[Stored data]
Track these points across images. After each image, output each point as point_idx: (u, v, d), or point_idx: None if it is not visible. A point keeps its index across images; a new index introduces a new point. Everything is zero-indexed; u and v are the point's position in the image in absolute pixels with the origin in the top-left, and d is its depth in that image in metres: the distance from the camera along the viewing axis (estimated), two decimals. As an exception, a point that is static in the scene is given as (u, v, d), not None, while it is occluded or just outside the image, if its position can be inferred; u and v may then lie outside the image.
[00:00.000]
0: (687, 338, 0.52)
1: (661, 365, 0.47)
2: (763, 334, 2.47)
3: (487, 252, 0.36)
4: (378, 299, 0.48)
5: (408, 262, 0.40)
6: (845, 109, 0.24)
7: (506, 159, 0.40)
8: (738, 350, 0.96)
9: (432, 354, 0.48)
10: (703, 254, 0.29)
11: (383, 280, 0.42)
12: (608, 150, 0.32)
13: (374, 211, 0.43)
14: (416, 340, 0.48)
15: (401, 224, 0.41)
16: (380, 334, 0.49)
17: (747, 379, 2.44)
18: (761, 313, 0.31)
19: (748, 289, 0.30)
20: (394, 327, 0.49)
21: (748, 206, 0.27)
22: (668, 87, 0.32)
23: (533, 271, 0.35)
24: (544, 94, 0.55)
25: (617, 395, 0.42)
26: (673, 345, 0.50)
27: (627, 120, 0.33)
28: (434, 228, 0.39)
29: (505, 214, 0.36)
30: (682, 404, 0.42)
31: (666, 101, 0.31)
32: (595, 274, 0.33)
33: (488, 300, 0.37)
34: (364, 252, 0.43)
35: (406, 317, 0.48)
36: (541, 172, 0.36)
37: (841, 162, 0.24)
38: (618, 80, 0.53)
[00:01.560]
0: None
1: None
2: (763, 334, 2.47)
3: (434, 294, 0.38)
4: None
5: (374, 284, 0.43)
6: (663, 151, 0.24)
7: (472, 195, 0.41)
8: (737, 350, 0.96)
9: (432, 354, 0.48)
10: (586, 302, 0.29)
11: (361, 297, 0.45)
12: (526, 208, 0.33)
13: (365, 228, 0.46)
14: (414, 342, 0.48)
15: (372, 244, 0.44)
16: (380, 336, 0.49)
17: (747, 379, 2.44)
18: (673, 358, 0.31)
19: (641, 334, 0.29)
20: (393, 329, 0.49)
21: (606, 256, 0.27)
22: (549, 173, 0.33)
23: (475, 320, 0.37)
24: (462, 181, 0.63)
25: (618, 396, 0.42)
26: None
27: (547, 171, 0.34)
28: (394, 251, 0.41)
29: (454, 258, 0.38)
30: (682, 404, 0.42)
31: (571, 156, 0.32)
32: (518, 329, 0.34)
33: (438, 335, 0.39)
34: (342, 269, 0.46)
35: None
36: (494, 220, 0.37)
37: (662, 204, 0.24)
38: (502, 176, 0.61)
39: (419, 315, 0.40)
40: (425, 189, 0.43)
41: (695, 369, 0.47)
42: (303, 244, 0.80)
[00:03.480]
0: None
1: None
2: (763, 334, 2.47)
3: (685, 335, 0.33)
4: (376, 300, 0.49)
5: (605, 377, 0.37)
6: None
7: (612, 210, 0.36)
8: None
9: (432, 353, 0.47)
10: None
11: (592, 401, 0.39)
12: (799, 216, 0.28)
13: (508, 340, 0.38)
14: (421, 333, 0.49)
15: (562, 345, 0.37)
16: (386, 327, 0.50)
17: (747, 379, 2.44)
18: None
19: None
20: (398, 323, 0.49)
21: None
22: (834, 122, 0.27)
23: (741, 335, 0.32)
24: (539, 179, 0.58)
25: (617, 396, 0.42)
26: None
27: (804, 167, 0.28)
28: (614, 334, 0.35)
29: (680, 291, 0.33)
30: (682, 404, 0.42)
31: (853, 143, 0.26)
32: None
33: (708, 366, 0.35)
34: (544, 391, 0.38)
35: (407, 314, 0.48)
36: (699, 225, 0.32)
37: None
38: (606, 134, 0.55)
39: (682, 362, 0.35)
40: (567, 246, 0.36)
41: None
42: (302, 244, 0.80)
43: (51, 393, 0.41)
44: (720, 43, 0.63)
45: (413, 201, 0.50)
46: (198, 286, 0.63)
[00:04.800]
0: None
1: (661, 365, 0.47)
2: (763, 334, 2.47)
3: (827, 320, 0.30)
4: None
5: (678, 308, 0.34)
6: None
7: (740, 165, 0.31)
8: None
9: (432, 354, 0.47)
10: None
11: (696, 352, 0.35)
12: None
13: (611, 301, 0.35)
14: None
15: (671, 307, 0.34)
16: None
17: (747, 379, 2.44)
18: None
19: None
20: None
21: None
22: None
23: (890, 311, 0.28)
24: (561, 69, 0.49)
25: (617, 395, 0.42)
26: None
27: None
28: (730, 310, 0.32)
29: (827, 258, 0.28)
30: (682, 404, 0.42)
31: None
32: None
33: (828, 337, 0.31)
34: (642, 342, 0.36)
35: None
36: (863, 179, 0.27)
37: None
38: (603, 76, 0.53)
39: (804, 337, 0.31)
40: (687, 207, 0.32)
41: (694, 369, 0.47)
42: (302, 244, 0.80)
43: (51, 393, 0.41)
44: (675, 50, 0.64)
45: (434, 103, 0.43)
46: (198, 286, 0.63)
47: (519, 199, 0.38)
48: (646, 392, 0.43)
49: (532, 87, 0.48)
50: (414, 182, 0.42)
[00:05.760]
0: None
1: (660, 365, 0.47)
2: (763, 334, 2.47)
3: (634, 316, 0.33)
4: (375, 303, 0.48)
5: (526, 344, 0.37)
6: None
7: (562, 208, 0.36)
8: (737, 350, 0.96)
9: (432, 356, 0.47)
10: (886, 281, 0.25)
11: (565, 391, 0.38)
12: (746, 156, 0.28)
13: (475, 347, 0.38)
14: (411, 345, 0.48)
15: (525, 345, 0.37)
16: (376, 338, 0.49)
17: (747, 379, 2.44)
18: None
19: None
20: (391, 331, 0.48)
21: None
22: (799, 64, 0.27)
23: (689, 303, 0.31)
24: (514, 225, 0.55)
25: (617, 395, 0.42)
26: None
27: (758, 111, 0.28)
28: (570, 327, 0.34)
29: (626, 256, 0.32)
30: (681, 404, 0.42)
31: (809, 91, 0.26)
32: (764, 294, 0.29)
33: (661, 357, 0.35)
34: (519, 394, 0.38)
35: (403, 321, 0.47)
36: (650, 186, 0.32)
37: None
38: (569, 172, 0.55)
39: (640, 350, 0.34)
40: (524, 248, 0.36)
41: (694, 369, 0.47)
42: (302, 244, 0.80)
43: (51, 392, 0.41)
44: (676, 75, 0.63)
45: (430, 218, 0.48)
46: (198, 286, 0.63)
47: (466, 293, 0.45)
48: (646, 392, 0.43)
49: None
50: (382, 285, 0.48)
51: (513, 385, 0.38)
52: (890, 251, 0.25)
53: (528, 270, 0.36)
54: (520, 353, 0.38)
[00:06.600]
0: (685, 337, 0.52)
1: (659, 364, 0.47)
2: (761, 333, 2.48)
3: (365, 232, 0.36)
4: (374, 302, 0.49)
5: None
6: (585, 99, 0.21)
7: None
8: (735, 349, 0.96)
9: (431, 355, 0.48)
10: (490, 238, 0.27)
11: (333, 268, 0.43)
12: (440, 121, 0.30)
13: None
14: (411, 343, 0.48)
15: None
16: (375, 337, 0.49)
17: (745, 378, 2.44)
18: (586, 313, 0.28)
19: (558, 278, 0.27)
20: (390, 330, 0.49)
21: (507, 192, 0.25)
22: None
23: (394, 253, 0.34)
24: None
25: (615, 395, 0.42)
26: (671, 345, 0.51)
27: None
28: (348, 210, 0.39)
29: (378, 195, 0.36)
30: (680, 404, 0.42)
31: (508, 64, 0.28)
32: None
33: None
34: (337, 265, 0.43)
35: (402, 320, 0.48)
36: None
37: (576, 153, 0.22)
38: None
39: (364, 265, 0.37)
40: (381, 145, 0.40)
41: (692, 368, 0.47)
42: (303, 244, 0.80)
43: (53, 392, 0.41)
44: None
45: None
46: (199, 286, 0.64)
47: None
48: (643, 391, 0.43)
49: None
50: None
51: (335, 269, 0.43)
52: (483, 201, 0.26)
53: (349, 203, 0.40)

TASK TO COMPLETE: Copy the records above faithfully. Begin at their first line, end at the line containing "0: (687, 338, 0.52)", and include nothing else.

EXERCISE RESULT:
Track these points across images. After each image, output each point as point_idx: (u, v, d), or point_idx: None if it is not visible. A point keeps its index across images; a new index introduces a new point. Everything is zero-indexed; u and v are the point's position in the image in absolute pixels with the origin in the top-left, and d is its depth in that image in metres: the distance from the camera along the viewing axis (estimated), two decimals. As an exception, a point that is static in the scene is given as (u, v, d), not None, while it is occluded or just outside the image, if its position can be inferred; u and v may then lie outside the image.
[00:00.000]
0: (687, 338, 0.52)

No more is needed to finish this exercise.